100 Years Ago

Thursday, March 17, 1921

Congress is to meet in special session April 4th, so the period between March 4th and April 4th is a blessed calm halcyon to a grateful Christian nation…

President Harding improves upon further acquaintance. He has diffused a conciliatory spirit that is healing to the nation, and gives signs of knowing what is the matter in these times of suspicion and distrust.

He is there by no help of ours. We have been in the newspaper business since the days of Harrison. We have had to comment on the current events during ten terms or parts of terms of presidents. We have been loyal to each one of them while they remained in power and have never had occasion to point out any palpable error in judgment on the part of any one of them, for all executive acts are so well considered that, in our recollection, there has never been an executive action that was anything more than debatable. The same thing can be said about the judicial department. We wish the same thing could be said about Congress. But there is a crudeness and irresponsibility about that over-manned department that keeps the country in a turmoil and makes the other two branches shine by comparison…


Miss Ina Lewis was visiting her parents Saturday and Sunday.

Our school is progressing nicely with Misses Palmer, Lewis and Coyner as teachers.

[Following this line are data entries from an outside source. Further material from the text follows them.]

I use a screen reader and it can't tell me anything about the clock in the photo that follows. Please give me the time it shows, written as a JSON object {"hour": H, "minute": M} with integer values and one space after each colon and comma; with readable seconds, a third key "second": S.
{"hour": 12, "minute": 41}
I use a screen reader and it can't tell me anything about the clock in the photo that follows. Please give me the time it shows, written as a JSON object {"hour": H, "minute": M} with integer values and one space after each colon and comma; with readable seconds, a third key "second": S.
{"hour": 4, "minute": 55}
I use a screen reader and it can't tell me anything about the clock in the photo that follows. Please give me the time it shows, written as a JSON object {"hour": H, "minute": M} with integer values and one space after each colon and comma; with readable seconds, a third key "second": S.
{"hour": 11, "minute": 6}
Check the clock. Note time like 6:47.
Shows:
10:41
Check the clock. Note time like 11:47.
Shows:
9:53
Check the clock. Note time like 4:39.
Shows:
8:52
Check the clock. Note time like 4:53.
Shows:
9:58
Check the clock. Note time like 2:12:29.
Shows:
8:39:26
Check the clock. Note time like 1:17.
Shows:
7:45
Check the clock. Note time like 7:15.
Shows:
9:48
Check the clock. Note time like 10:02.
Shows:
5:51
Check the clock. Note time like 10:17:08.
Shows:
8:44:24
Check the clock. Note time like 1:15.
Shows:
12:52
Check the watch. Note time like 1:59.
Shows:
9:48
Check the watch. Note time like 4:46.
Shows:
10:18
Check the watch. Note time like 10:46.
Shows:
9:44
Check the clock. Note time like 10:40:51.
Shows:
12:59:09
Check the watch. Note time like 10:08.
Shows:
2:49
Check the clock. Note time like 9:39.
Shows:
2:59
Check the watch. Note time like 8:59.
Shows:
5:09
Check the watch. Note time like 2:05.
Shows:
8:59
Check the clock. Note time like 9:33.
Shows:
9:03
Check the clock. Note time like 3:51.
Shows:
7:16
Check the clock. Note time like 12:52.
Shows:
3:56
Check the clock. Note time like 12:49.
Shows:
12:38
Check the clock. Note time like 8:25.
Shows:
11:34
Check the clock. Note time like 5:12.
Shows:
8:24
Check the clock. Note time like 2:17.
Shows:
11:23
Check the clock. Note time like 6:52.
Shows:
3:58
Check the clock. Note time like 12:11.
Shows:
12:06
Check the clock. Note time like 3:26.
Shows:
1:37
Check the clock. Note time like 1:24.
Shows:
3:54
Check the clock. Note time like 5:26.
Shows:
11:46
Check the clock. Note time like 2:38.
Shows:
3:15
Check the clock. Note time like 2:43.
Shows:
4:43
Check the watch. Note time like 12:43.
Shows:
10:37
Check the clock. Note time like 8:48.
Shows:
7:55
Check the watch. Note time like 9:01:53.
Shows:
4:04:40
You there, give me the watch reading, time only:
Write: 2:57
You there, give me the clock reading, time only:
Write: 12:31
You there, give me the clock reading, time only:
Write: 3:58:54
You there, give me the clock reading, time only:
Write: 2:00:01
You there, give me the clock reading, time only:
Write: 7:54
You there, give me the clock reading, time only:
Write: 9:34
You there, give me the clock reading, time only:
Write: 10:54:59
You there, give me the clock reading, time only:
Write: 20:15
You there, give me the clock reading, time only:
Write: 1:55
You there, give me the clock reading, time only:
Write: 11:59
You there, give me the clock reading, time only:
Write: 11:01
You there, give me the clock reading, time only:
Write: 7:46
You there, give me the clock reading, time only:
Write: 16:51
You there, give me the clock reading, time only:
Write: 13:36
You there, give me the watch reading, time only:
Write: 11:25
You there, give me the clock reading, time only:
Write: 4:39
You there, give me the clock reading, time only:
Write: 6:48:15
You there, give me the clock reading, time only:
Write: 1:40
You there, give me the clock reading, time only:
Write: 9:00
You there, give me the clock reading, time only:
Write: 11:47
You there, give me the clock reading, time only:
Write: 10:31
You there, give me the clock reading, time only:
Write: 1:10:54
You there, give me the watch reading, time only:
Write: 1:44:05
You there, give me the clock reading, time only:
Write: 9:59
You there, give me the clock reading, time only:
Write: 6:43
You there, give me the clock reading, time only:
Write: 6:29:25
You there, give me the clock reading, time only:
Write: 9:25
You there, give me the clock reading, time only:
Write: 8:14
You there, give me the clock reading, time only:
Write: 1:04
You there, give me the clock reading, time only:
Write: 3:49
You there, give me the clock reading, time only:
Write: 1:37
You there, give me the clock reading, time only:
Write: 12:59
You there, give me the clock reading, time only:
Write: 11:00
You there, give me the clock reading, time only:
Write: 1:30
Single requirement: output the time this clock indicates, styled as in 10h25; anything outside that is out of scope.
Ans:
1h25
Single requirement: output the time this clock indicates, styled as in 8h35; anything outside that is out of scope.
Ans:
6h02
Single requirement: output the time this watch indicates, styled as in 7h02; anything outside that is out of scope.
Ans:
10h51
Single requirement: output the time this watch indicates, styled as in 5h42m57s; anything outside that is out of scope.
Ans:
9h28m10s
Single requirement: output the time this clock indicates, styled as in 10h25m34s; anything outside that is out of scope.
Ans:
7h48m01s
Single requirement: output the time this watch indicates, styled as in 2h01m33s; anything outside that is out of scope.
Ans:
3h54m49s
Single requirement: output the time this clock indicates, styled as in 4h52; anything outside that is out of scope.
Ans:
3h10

Born to Mr. and Mrs. Jesse Wilfong, a daughter.

Born to Mr. and Mrs. George Coyner, a son.

Claude Barkley and family, of Elkins were visiting relatives here last week.

The sawmill is running again after being shut down a few days.


The rheumatic sufferers are better.

D. A. McNeill, the veteran farmer, has been repairing fence.

E. C. Sheets took a load of apples to Seebert and brought back 200 sugar buckets for J. W. Carpenter.

Emory Miller is logging on Elk.

The recent cold snap was bitter while it lasted.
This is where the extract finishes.